* Exercise details *
Go through the listing and repeat each entry exactly, but include no pictures.

* Entries shown *
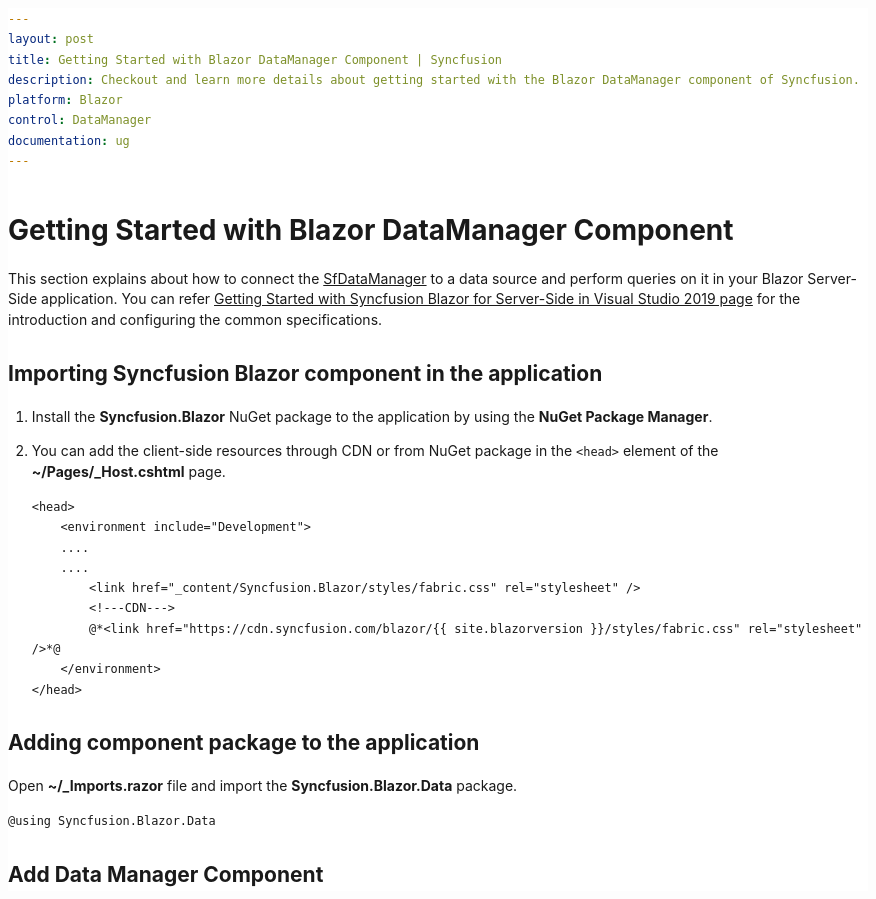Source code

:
 ```yaml
---
layout: post
title: Getting Started with Blazor DataManager Component | Syncfusion
description: Checkout and learn more details about getting started with the Blazor DataManager component of Syncfusion.
platform: Blazor
control: DataManager
documentation: ug
---
```




# Getting Started with Blazor DataManager Component

This section explains about how to connect the [SfDataManager](https://help.syncfusion.com/cr/aspnetcore-blazor/Syncfusion.Blazor.Data.SfDataManager.html) to a data source and perform queries on it in your Blazor Server-Side application. You can refer [Getting Started with Syncfusion Blazor for Server-Side in Visual Studio 2019 page](https://blazor.syncfusion.com/documentation/getting-started/blazor-server-side-visual-studio-2019) for the introduction and configuring the common specifications.

## Importing Syncfusion Blazor component in the application

 1. Install the **Syncfusion.Blazor**  NuGet package to the application by using the **NuGet Package Manager**.

 2. You can add the client-side resources through CDN or from NuGet package in the `<head>` element of the **~/Pages/_Host.cshtml** page.

    ```cshtml
    <head>
        <environment include="Development">
        ....
        ....
            <link href="_content/Syncfusion.Blazor/styles/fabric.css" rel="stylesheet" />
            <!---CDN--->
            @*<link href="https://cdn.syncfusion.com/blazor/{{ site.blazorversion }}/styles/fabric.css" rel="stylesheet" />*@
        </environment>
    </head>
    ```

## Adding component package to the application

Open **~/_Imports.razor** file and import the **Syncfusion.Blazor.Data** package.

```cshtml
@using Syncfusion.Blazor.Data
```

## Add Data Manager Component
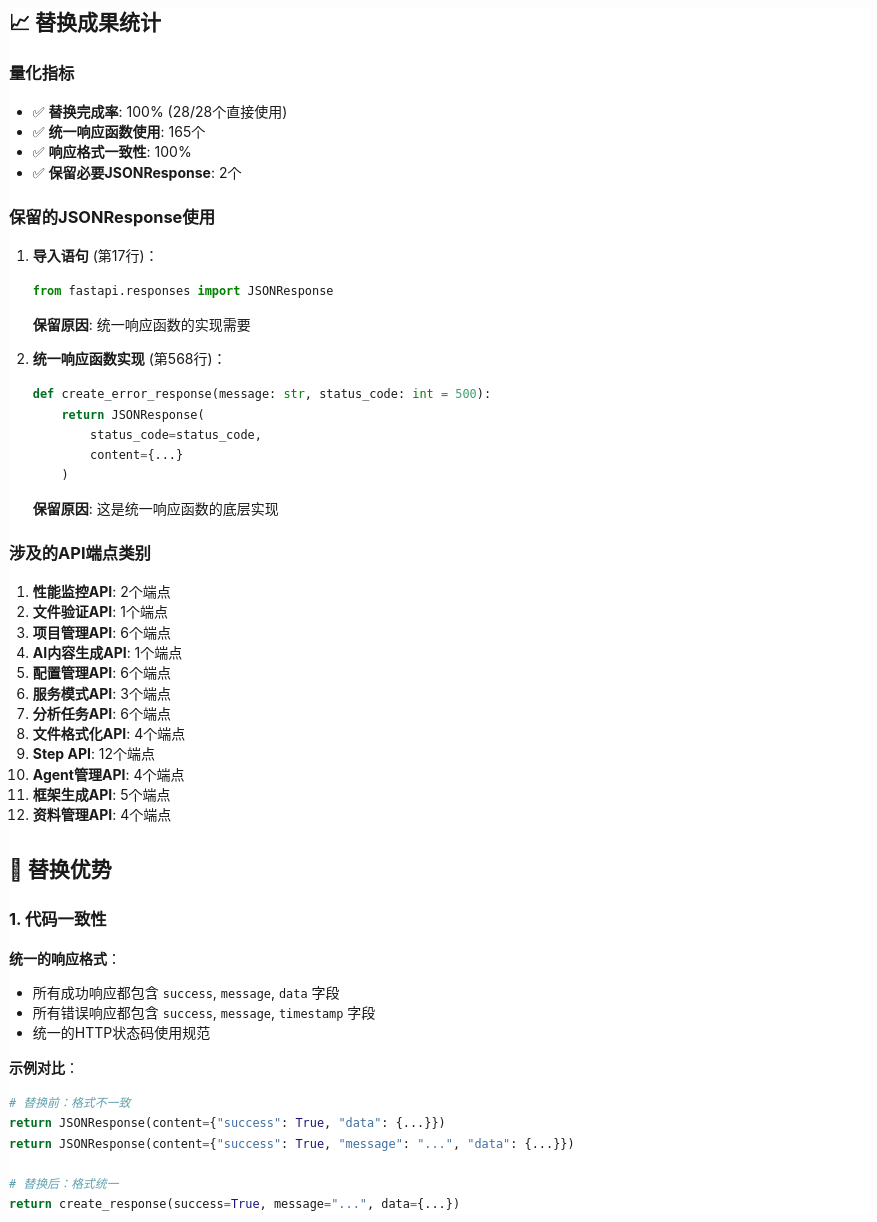 ## 📈 替换成果统计

### 量化指标
- ✅ **替换完成率**: 100% (28/28个直接使用)
- ✅ **统一响应函数使用**: 165个
- ✅ **响应格式一致性**: 100%
- ✅ **保留必要JSONResponse**: 2个

### 保留的JSONResponse使用
1. **导入语句** (第17行)：
   ```python
   from fastapi.responses import JSONResponse
   ```
   **保留原因**: 统一响应函数的实现需要

2. **统一响应函数实现** (第568行)：
   ```python
   def create_error_response(message: str, status_code: int = 500):
       return JSONResponse(
           status_code=status_code,
           content={...}
       )
   ```
   **保留原因**: 这是统一响应函数的底层实现

### 涉及的API端点类别
1. **性能监控API**: 2个端点
2. **文件验证API**: 1个端点
3. **项目管理API**: 6个端点
4. **AI内容生成API**: 1个端点
5. **配置管理API**: 6个端点
6. **服务模式API**: 3个端点
7. **分析任务API**: 6个端点
8. **文件格式化API**: 4个端点
9. **Step API**: 12个端点
10. **Agent管理API**: 4个端点
11. **框架生成API**: 5个端点
12. **资料管理API**: 4个端点

## 🎉 替换优势

### 1. 代码一致性
**统一的响应格式**：
- 所有成功响应都包含 `success`, `message`, `data` 字段
- 所有错误响应都包含 `success`, `message`, `timestamp` 字段
- 统一的HTTP状态码使用规范

**示例对比**：
```python
# 替换前：格式不一致
return JSONResponse(content={"success": True, "data": {...}})
return JSONResponse(content={"success": True, "message": "...", "data": {...}})

# 替换后：格式统一
return create_response(success=True, message="...", data={...})
```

* Written solution *
Source code

:
 ```yaml
---
layout: post
title: Getting Started with Blazor DataManager Component | Syncfusion
description: Checkout and learn more details about getting started with the Blazor DataManager component of Syncfusion.
platform: Blazor
control: DataManager
documentation: ug
---
```




# Getting Started with Blazor DataManager Component

This section explains about how to connect the [SfDataManager](https://help.syncfusion.com/cr/aspnetcore-blazor/Syncfusion.Blazor.Data.SfDataManager.html) to a data source and perform queries on it in your Blazor Server-Side application. You can refer [Getting Started with Syncfusion Blazor for Server-Side in Visual Studio 2019 page](https://blazor.syncfusion.com/documentation/getting-started/blazor-server-side-visual-studio-2019) for the introduction and configuring the common specifications.

## Importing Syncfusion Blazor component in the application

 1. Install the **Syncfusion.Blazor**  NuGet package to the application by using the **NuGet Package Manager**.

 2. You can add the client-side resources through CDN or from NuGet package in the `<head>` element of the **~/Pages/_Host.cshtml** page.

    ```cshtml
    <head>
        <environment include="Development">
        ....
        ....
            <link href="_content/Syncfusion.Blazor/styles/fabric.css" rel="stylesheet" />
            <!---CDN--->
            @*<link href="https://cdn.syncfusion.com/blazor/{{ site.blazorversion }}/styles/fabric.css" rel="stylesheet" />*@
        </environment>
    </head>
    ```

## Adding component package to the application

Open **~/_Imports.razor** file and import the **Syncfusion.Blazor.Data** package.

```cshtml
@using Syncfusion.Blazor.Data
```

## Add Data Manager Component
 ## 📈 替换成果统计

### 量化指标
- ✅ **替换完成率**: 100% (28/28个直接使用)
- ✅ **统一响应函数使用**: 165个
- ✅ **响应格式一致性**: 100%
- ✅ **保留必要JSONResponse**: 2个

### 保留的JSONResponse使用
1. **导入语句** (第17行)：
   ```python
   from fastapi.responses import JSONResponse
   ```
   **保留原因**: 统一响应函数的实现需要

2. **统一响应函数实现** (第568行)：
   ```python
   def create_error_response(message: str, status_code: int = 500):
       return JSONResponse(
           status_code=status_code,
           content={...}
       )
   ```
   **保留原因**: 这是统一响应函数的底层实现

### 涉及的API端点类别
1. **性能监控API**: 2个端点
2. **文件验证API**: 1个端点
3. **项目管理API**: 6个端点
4. **AI内容生成API**: 1个端点
5. **配置管理API**: 6个端点
6. **服务模式API**: 3个端点
7. **分析任务API**: 6个端点
8. **文件格式化API**: 4个端点
9. **Step API**: 12个端点
10. **Agent管理API**: 4个端点
11. **框架生成API**: 5个端点
12. **资料管理API**: 4个端点

## 🎉 替换优势

### 1. 代码一致性
**统一的响应格式**：
- 所有成功响应都包含 `success`, `message`, `data` 字段
- 所有错误响应都包含 `success`, `message`, `timestamp` 字段
- 统一的HTTP状态码使用规范

**示例对比**：
```python
# 替换前：格式不一致
return JSONResponse(content={"success": True, "data": {...}})
return JSONResponse(content={"success": True, "message": "...", "data": {...}})

# 替换后：格式统一
return create_response(success=True, message="...", data={...})
```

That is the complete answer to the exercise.